● **Quoted passage**

>>

An analytical solution for a jewelry and accessories e-commerce platform built from scratch. It enabled the Chief Product Officer to shape the product, understand and optimize traffic funnels, and discover new business opportunities.

(metrics shown are adjusted for demo purposes) Demo Dashboard

Stakeholders had two main goals: understanding the overall performance of the e-commerce store and understanding the shopper journey to identify which funnel steps require attention.

Traffic channel

The next step is extending the funnel to include marketing data and transforming it into end-to-end analytics.

Implementation details

The system works as follows: it processes raw API interaction data, transforms it into analytical tables, and serves business intelligence dashboards through Metabase. The architecture supports real-time data ingestion, hourly ETL updates, and historical data tracking, enabling comprehensive analytics of user behavior, catalog interactions, product views, and conversion funnels.

Data Ingestion

Raw API calls are captured in real-time and stored in the pd.api_calls table, containing request/response JSON data, user sessions, endpoints, and timestamps. Data is written in batches with millisecond precision timestamps.

<<

● **Collected data**

>>

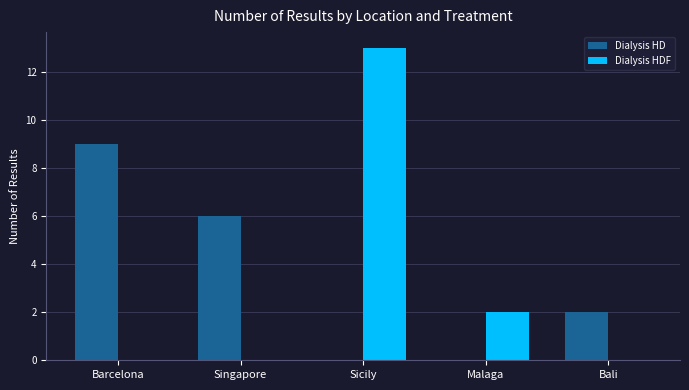

How many Dialysis HDF values are between 0 and 2?

4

<<

● **Exercise instructions**
1. Answer these about the e-commerce analytics write-up, one line each:
(a) Which executive did the solution enable to shape the product?
(b) Through what tool are the business intelligence dashboards served?
(c) In which table are raw API calls stored?
2. Return the passage of the e-commerce analytics write-up starting at "Traffic channel" and ending at "and conversion funnels.".

● **Solution list**
1.
(a) The Chief Product Officer
(b) Metabase
(c) pd.api_calls

2.
Traffic channel

The next step is extending the funnel to include marketing data and transforming it into end-to-end analytics.

Implementation details

The system works as follows: it processes raw API interaction data, transforms it into analytical tables, and serves business intelligence dashboards through Metabase. The architecture supports real-time data ingestion, hourly ETL updates, and historical data tracking, enabling comprehensive analytics of user behavior, catalog interactions, product views, and conversion funnels.